1 Mei Libur, Ini Sejarah Hari Buruh Sedunia

Ilustrasi Ilustrasi

CLICKS.ID:  Hari Buruh secara internasional diperingati setiap tanggal 1 Mei. Hari yang ditetapkan sebagai libur tahunan ini merupakan salah satu momen bersejarah bagi buruh yang ada di Indonesia maupun dunia.

Hari Buruh disebut juga dengan May Day. Setiap tahunnya di tanggal 1, khususnya para buruh di Indonesia memperingatinya dengan berkumpul untuk melakukan aksi unjuk rasa. Adapun dalam unjuk rasa tersebut mereka akan menyuarakan aspirasi serta menuntut hak-haknya.

Mengutip laman resmi Kemendikbud, Hari Buruh merupakan bentuk solidaritas para pekerja dalam rangka memperingati Kerusuhan Haymarket di Chicago, Amerika Serikat, pada tahun 1886. Untuk lebih jelasnya terkait sejarah di balik peringatan hari penting ini, yuk simak ulasan berikut!

Demonstrasi Besar di Amerika Serikat

Mulanya sejak awal abad ke-19, banyak perusahaan di Amerika Serikat yang memaksa buruh untuk bekerja selama 14, 16, bahkan 18 jam per hari. Para pekerja menilai jam kerja tersebut sangat tidak wajar. Oleh karena itu pada tanggal 1 Mei 1886, sebuah aksi demonstrasi besar-besar dilakukan oleh serikat buruh di Amerika Serikat.

Dalam aksi tersebut, puluhan ribu buruh melayangkan protes terhadap jam kerja yang diberikan oleh perusahaan masing-masing. Mereka menuntut pengurangan jam kerja dari 14-18 jam menjadi 8 jam saja.

BACA: May Day di Surabaya, Hindari Bundaran Waru, KBS, Grahadi dan Indrapura

Dikutip dari laman resmi RSUD Kabupaten Landak, saat itu para buruh juga melakukan pemogokkan bersama dengan anak-anak serta istri mereka selama beberapa hari lamanya. Lalu pada 3 Mei 1886, aksi unjuk rasa tersebut berubah menjadi anarkis.
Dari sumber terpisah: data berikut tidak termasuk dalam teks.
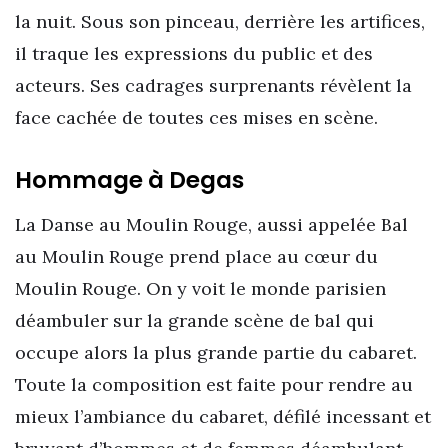
la nuit. Sous son pinceau, derrière les artifices,
il traque les expressions du public et des
acteurs. Ses cadrages surprenants révèlent la
face cachée de toutes ces mises en scène.
Hommage à Degas
La Danse au Moulin Rouge, aussi appelée Bal
au Moulin Rouge prend place au cœur du
Moulin Rouge. On y voit le monde parisien
déambuler sur la grande scène de bal qui
occupe alors la plus grande partie du cabaret.
Toute la composition est faite pour rendre au
mieux l’ambiance du cabaret, défilé incessant et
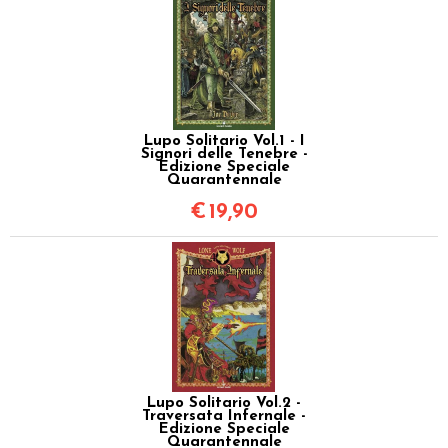
Lupo Solitario Vol.1 - I
Signori delle Tenebre -
Edizione Speciale
Quarantennale
€
19,90
Lupo Solitario Vol.2 -
Traversata Infernale -
Edizione Speciale
Quarantennale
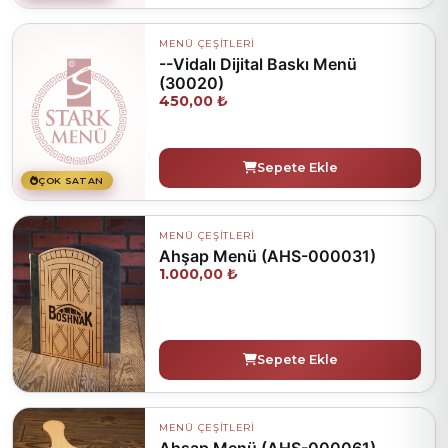
MENÜ ÇEŞİTLERİ
--Vidalı Dijital Baskı Menü
(30020)
450,00 ₺
Sepete Ekle
ÇOK SATAN
MENÜ ÇEŞİTLERİ
Ahşap Menü (AHS-000031)
1.000,00 ₺
Sepete Ekle
MENÜ ÇEŞİTLERİ
Ahşap Menü (AHS-000061)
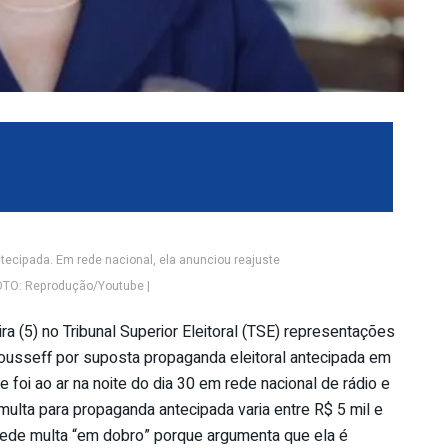
tecipada. Em rede nacional, ela anunciou reajuste
 FOTO: Reprodução/Youtube |
(5) no Tribunal Superior Eleitoral (TSE) representações
ousseff por suposta propaganda eleitoral antecipada em
 foi ao ar na noite do dia 30 em rede nacional de rádio e
 multa para propaganda antecipada varia entre R$ 5 mil e
pede multa “em dobro” porque argumenta que ela é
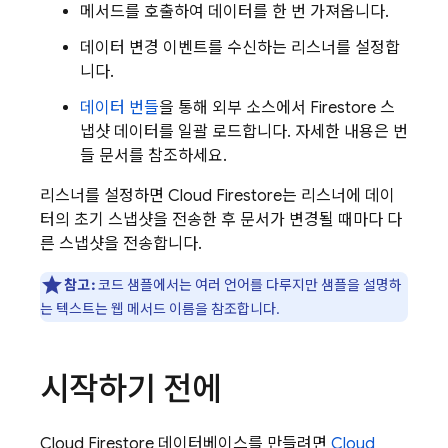
메서드를 호출하여 데이터를 한 번 가져옵니다.
데이터 변경 이벤트를 수신하는 리스너를 설정합
니다.
데이터 번들
을 통해 외부 소스에서 Firestore 스
냅샷 데이터를 일괄 로드합니다. 자세한 내용은 번
들 문서를 참조하세요.
리스너를 설정하면
Cloud Firestore
는 리스너에 데이
터의 초기 스냅샷을 전송한 후 문서가 변경될 때마다 다
른 스냅샷을 전송합니다.
참고:
코드 샘플에서는 여러 언어를 다루지만 샘플을 설명하
는 텍스트는 웹 메서드 이름을 참조합니다.
시작하기 전에
Cloud Firestore
데이터베이스를 만들려면
Cloud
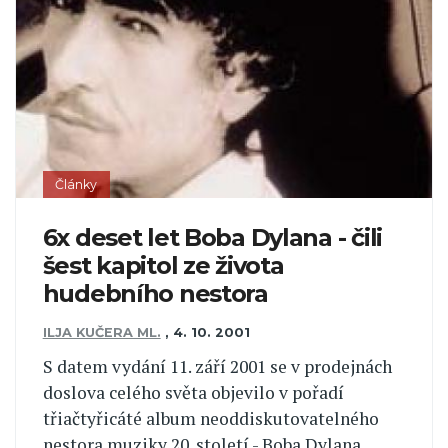
Články
6x deset let Boba Dylana - čili
šest kapitol ze života
hudebního nestora
ILJA KUČERA ML.
,
4. 10. 2001
S datem vydání 11. září 2001 se v prodejnách
doslova celého světa objevilo v pořadí
třiačtyřicáté album neoddiskutovatelného
nestora muziky 20. století - Boba Dylana.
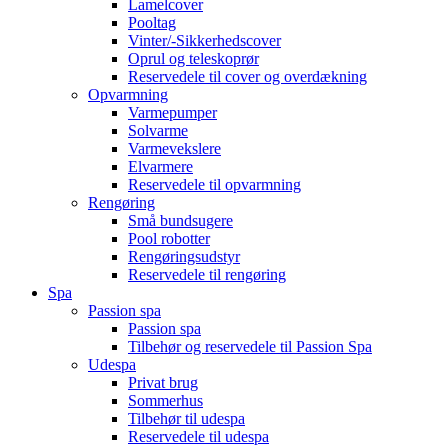
Lamelcover
Pooltag
Vinter/-Sikkerhedscover
Oprul og teleskoprør
Reservedele til cover og overdækning
Opvarmning
Varmepumper
Solvarme
Varmevekslere
Elvarmere
Reservedele til opvarmning
Rengøring
Små bundsugere
Pool robotter
Rengøringsudstyr
Reservedele til rengøring
Spa
Passion spa
Passion spa
Tilbehør og reservedele til Passion Spa
Udespa
Privat brug
Sommerhus
Tilbehør til udespa
Reservedele til udespa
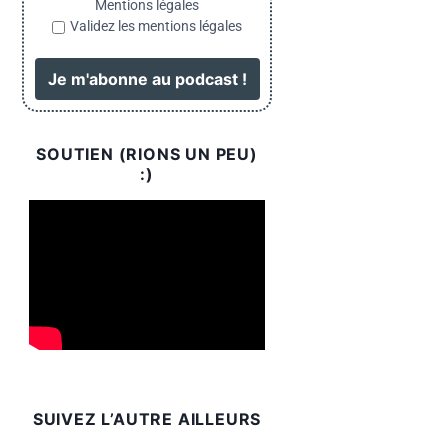
Mentions légales
Validez les mentions légales
SOUTIEN (RIONS UN PEU)
:)
SUIVEZ L’AUTRE AILLEURS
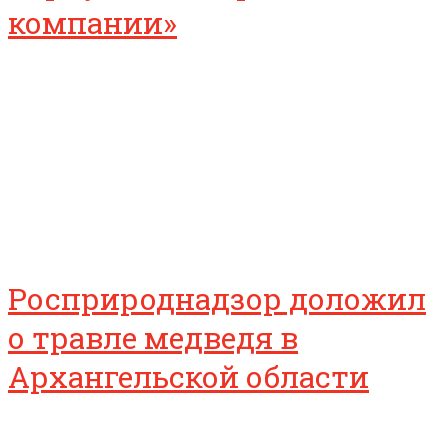
компании»
Росприроднадзор доложил
о травле медведя в
Архангельской области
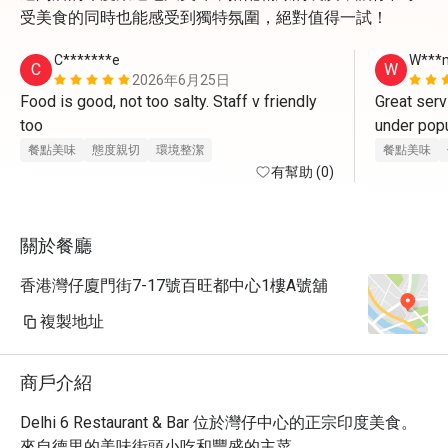
受美食的同時也能感受到獨特氛圍，絕對值得一試！
C*******e
W***
C
W
2026年6月25日
Food is good, not too salty. Staff v friendly 
Great serv
too 
under popul
staff. 
餐點美味
態度親切
環境整潔
餐點美味
有幫助 (0)
關於餐廳
香港灣仔廈門街7-17號百旺都中心1樓A號舖
複製地址
商戶介紹
Delhi 6 Restaurant & Bar 位於灣仔中心的正宗印度美食。
來自德里的美味街頭小吃和豐盛的主菜。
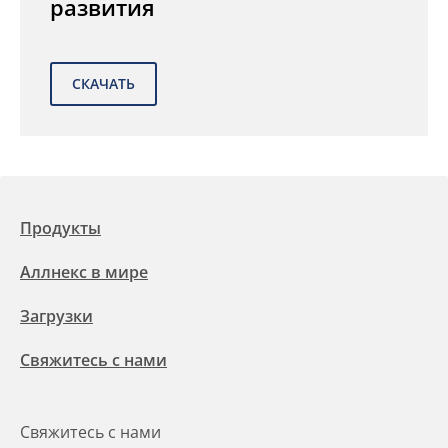
развития
Продукты
Аллнекс в мире
Загрузки
Свяжитесь с нами
Свяжитесь с нами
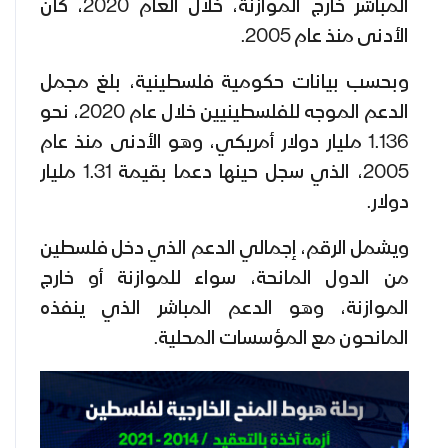
المباشر خارج الموازنة، خلال العام 2020، كان
الأدنى منذ عام 2005.
وبحسب بيانات حكومية فلسطينية، بلغ مجمل
الدعم الموجه للفلسطينيين خلال عام 2020، نحو
1.136 مليار دولار أمريكي، وهو الأدنى منذ عام
2005، الذي سجل حينها دعما بقيمة 1.31 مليار
دولار.
ويشمل الرقم، إجمالي الدعم الذي دخل فلسطين
من الدول المانحة، سواء للموازنة أو خارج
الموازنة، وهو الدعم المباشر الذي ينفذه
المانحون مع المؤسسات المحلية.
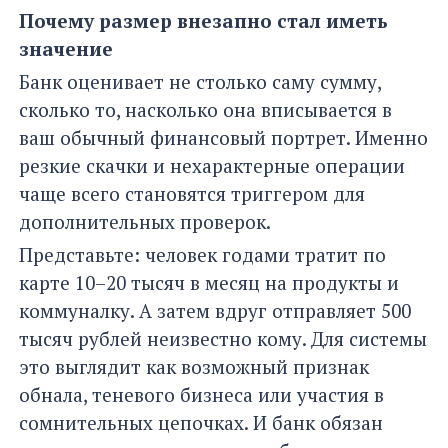
Почему размер внезапно стал иметь
значение
Банк оценивает не столько саму сумму,
сколько то, насколько она вписывается в
ваш обычный финансовый портрет. Именно
резкие скачки и нехарактерные операции
чаще всего становятся триггером для
дополнительных проверок.
Представьте: человек годами тратит по
карте 10–20 тысяч в месяц на продукты и
коммуналку. А затем вдруг отправляет 500
тысяч рублей неизвестно кому. Для системы
это выглядит как возможный признак
обнала, теневого бизнеса или участия в
сомнительных цепочках. И банк обязан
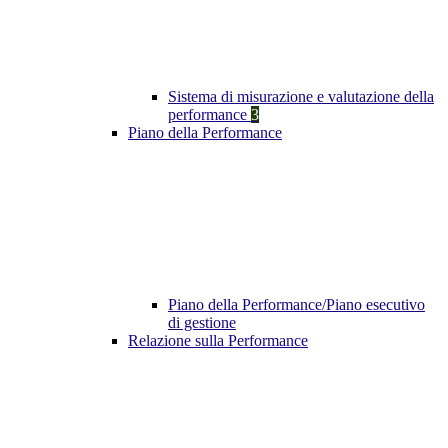
Sistema di misurazione e valutazione della
performance
3
Piano della Performance
Piano della Performance/Piano esecutivo
di gestione
Relazione sulla Performance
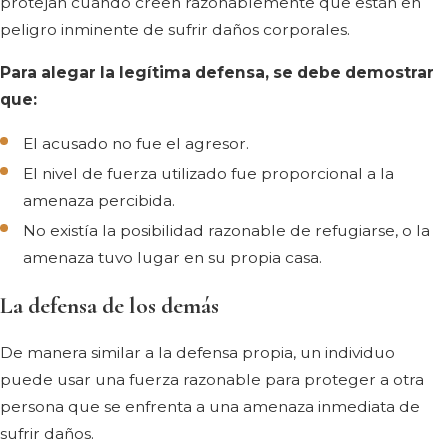
protejan cuando creen razonablemente que están en
peligro inminente de sufrir daños corporales.
Para alegar la legítima defensa, se debe demostrar
que:
El acusado no fue el agresor.
El nivel de fuerza utilizado fue proporcional a la
amenaza percibida.
No existía la posibilidad razonable de refugiarse, o la
amenaza tuvo lugar en su propia casa.
La defensa de los demás
De manera similar a la defensa propia, un individuo
puede usar una fuerza razonable para proteger a otra
persona que se enfrenta a una amenaza inmediata de
sufrir daños.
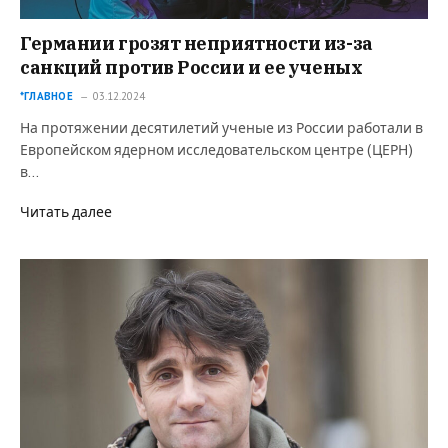
Германии грозят неприятности из-за
санкций против России и ее ученых
*ГЛАВНОЕ
03.12.2024
На протяжении десятилетий ученые из России работали в
Европейском ядерном исследовательском центре (ЦЕРН)
в…
Читать далее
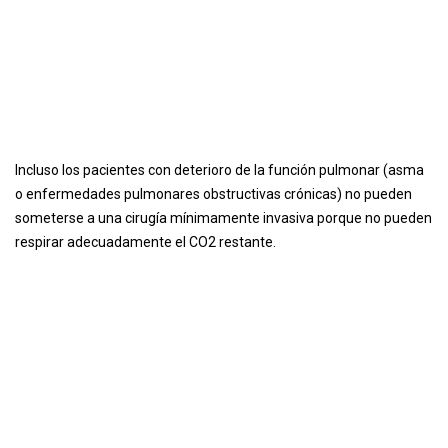
Incluso los pacientes con deterioro de la función pulmonar (asma
o enfermedades pulmonares obstructivas crónicas) no pueden
someterse a una cirugía mínimamente invasiva porque no pueden
respirar adecuadamente el CO2 restante.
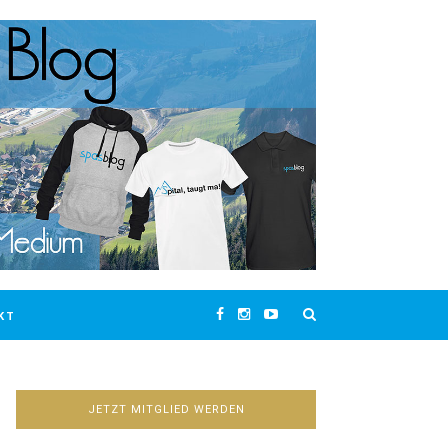
KT
JETZT MITGLIED WERDEN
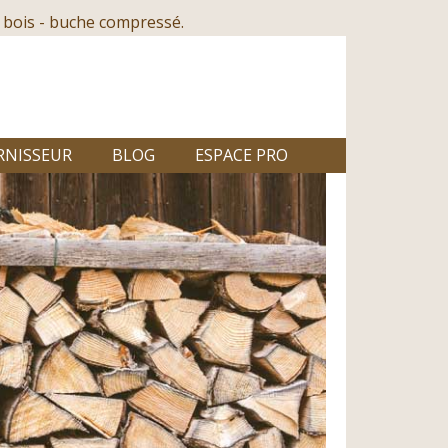
 bois - buche compressé.
RNISSEUR
BLOG
ESPACE PRO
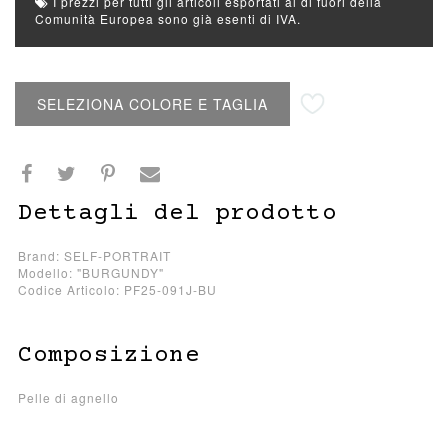
I prezzi per tutti gli articoli esportati al di fuori della
Comunità Europea sono già esenti di IVA.
Aggiungi alla lista desideri
SELEZIONA COLORE E TAGLIA
Dettagli del prodotto
Brand: SELF-PORTRAIT
Modello: "BURGUNDY"
Codice Articolo: PF25-091J-BU
Composizione
Pelle di agnello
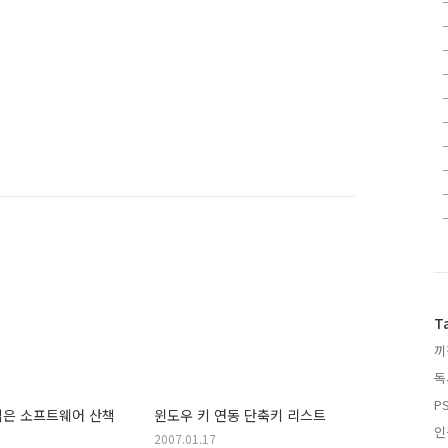
T
끼
독
PS
읽은 소프트웨어 산책
윈도우 키 연동 단축키 리스트
인
2007.01.17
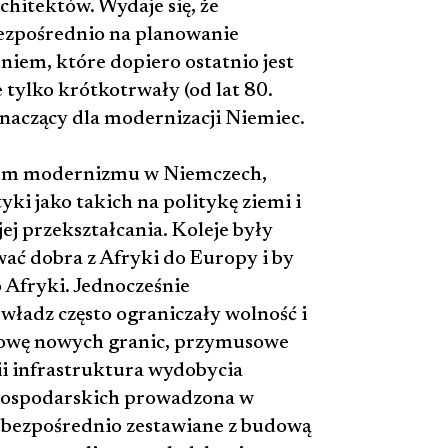
hitektów. Wydaje się, że
bezpośrednio na planowanie
niem, które dopiero ostatnio jest
 tylko krótkotrwały (od lat 80.
znaczący dla modernizacji Niemiec.
ktom modernizmu w Niemczech,
ki jako takich na politykę ziemi i
jej przekształcania. Koleje były
ać dobra z Afryki do Europy i by
 Afryki. Jednocześnie
władz często ograniczały wolność i
dowę nowych granic, przymusowe
i infrastruktura wydobycia
gospodarskich prowadzona w
 bezpośrednio zestawiane z budową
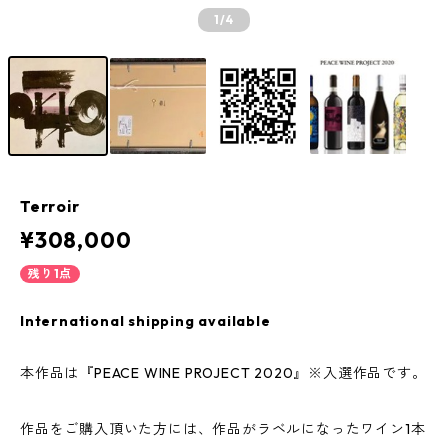
1
/4
Terroir
¥308,000
残り1点
International shipping available
本作品は『PEACE WINE PROJECT 2020』※入選作品です。
作品をご購入頂いた方には、作品がラベルになったワイン1本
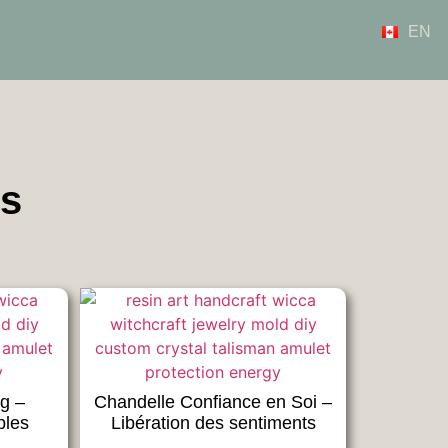
EN
rs
g –
Chandelle Confiance en Soi –
bles
Libération des sentiments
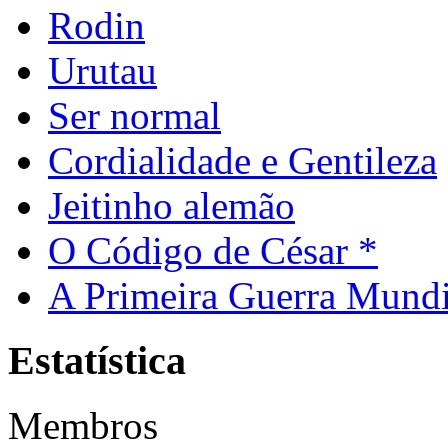
Rodin
Urutau
Ser normal
Cordialidade e Gentileza
Jeitinho alemão
O Código de César *
A Primeira Guerra Mundi
Estatística
Membros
Kepolisian dituding memihak kepada penguasa kapitalis dan menyerang buruh yang tengah menggelar aksi demokrasi di McCormick Reaper. Tak berhenti sampai di sana, pada 4 Mei 1886, kondisi semakin menegangkan setelah diadakan pertemuan di alun-alun Haymarket, Chicago, Illinois, Amerika Serikat.

Pihak kepolisian kembali turun tangan dan bentrokan pun terjadi hingga mengakibatkan tewasnya sejumlah petugas dan warga sipil. Bahkan, sebuah bom meledak di antara barisan polisi di tengah huru-hara.

Namun pada akhirnya, perjuangan para buruh tersebut membuahkan hasil. Pemerintah dan para pemilik usaha berakhir memahami apa saja yang menjadi hak dan kewajiban para buruh.


Penetapan Hari Buruh

Pada tahun 1989, Federasi Internasional Kelompok Sosialis dan Serikat Pekerja kemudian menetapkan 1 Mei sebagai Hari Buruh Internasional. Penetapan ini dilakukan saat Konferensi Sosialis Internasional di Paris, Prancis, tengah berlangsung.

Penetapan tersebut sebagai bentuk peringatan peristiwa Haymarket di Amerika Serikat pada 1886 yang banyak menelan korban jiwa.

Hari Buruh di Indonesia

Hari Buruh di Indonesia sebenarnya diperingati sejak 1 Mei 1918 oleh Serikat Buruh Kung Tang Hwee. Gagasan ini lahir setelah seorang tokoh kolonial bernama Adolf Baars mengkritik harga sewa tanah milik buruh yang terlalu murah untuk dijadikan perkebunan. Kemudian, para buruh melayangkan protes karena upah kerja yang tak layak.

Pada masa pemerintahan presiden pertama RI, yakni Soekarno, Hari Buruh kembali digaungkan. Lalu pada tahun 1948 secara resmi diatur bahwa buruh boleh tidak bekerja setiap tanggal 1 Mei. Peraturan itu tertuang lewat Undang-Undang No.12/1948.

Hari Buruh sebagai Hari Libur Nasional

Hari Buruh mulai secara resemi ditetapkan sebagai hari libur nasional pada masa pemerintahan Presiden Susilo Bambang Yudhoyono (SBY). Tepatnya, tanggal 1 Mei 2013.